Residents Try To Save Texas’ First Black City, But Some Worry It Might Be Too Late 

Developers are buying land in Independence Heights, a historic neighborhood that was a refuge from Jim Crow policies a century ago.

By Antonio CuetoOctober 2, 2019 12:20 pm, , , ,

Many Texas cities have neighborhoods that have been changed by gentrification recently: Bishop Arts District in Dallas and East Austin are just some examples. And now, Houston’s Independence Heights – considered Texas’ first black city – could face a similar fate.

Houston Chronicle reporter Sarah Smith, who reported on Independence Heights, says the threat of gentrification has motivated residents to fight against it. They don’t want its historical significance to be lost through new development.

Black families started settling in Independence Heights in the early 20th century.

“It was black-run with black landowners, and they didn’t have to face the worst of Jim Crow segregation with redlining because they were, themselves, running the show,” Smith says.

Residents voted to incorporate the city in 1915, but then annexed it to Houston 14 years later  for access to better municipal services. But Smith says they never got those services. 

“This was 1929, in the height of Jim Crow segregation,” Smith says. “The streets weren’t paved until well into the 20th century, and even when the streets were paved, the bus, for years, wouldn’t actually go into the neighborhood.”

By 2019, it became costly for developers to build new housing in the neighborhood surrounding Independence Heights, so they looked to build in Independence Heights itself.
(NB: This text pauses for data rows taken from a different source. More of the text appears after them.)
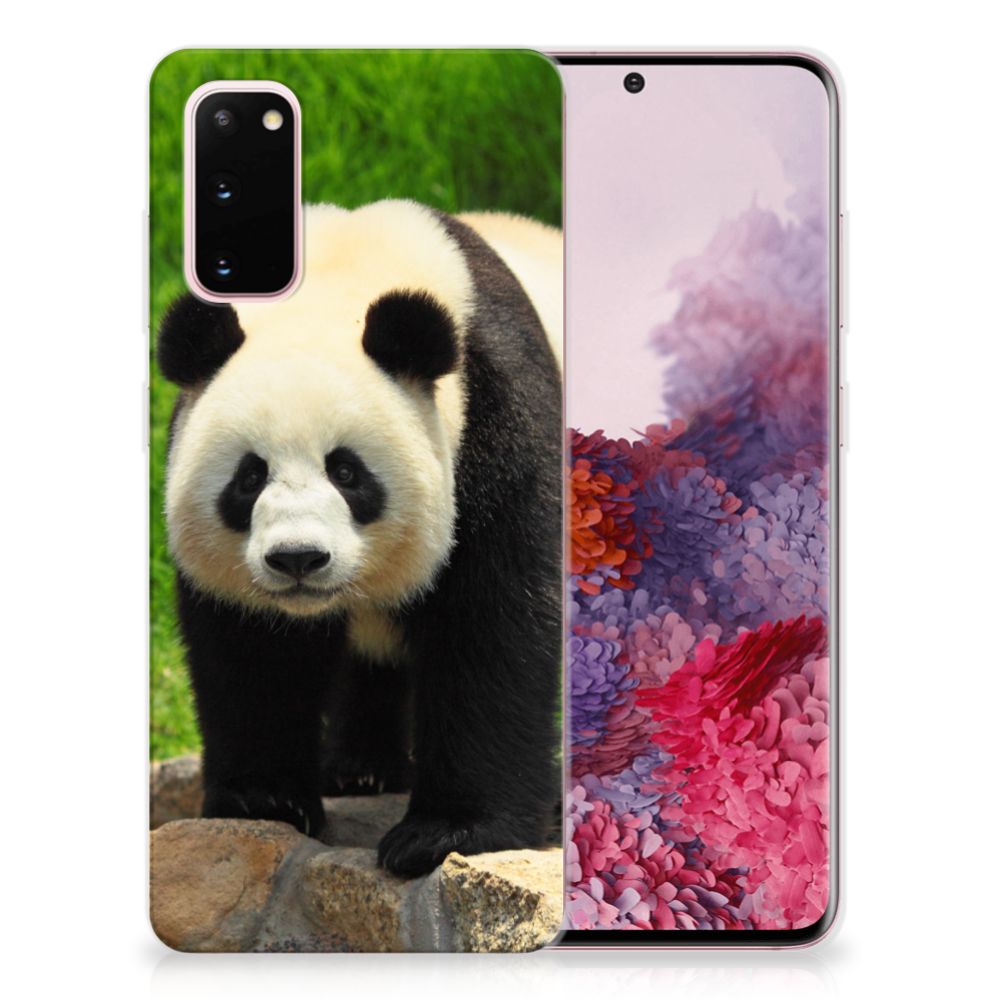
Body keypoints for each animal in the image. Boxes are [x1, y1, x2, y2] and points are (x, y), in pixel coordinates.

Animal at [157, 200, 562, 877]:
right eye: (249, 476)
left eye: (346, 472)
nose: (298, 558)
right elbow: (252, 650)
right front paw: (264, 800)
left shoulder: (498, 420)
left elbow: (495, 622)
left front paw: (445, 832)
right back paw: (360, 769)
“Independence Heights is now the hot new area for Houston development,” Smith says. “[It] hasn’t really been developed, and is a really convenient location for anyone wanting to commute downtown, so people are buying lots pretty cheap, building houses and selling them for anywhere from about $200,000 to $400,000.”

But this is raising the property taxes for smaller, older homes owned by longtime residents, Smith says. And the extra cost can get passed down to younger generations.

“If you’re over 65 … that means you have a bunch of tax breaks, and so maybe you don’t feel the property tax increase as badly,” Smith says. “[But] your descendants or whoever you leave the house to probably won’t be able to keep up with those property taxes, so they end up selling.” 

While residents are fighting against gentrification, Smith says some feel it’s too late to protect the whole neighborhood. 

“It’s this definite feeling of loss of what had been a black space,” Smith says. “They made it into this beautiful community where everybody helped raise each other’s kids, and every neighbor knew each other, and now there’s just this tremendous sense of loss for the history and culture and that feeling of what had been.”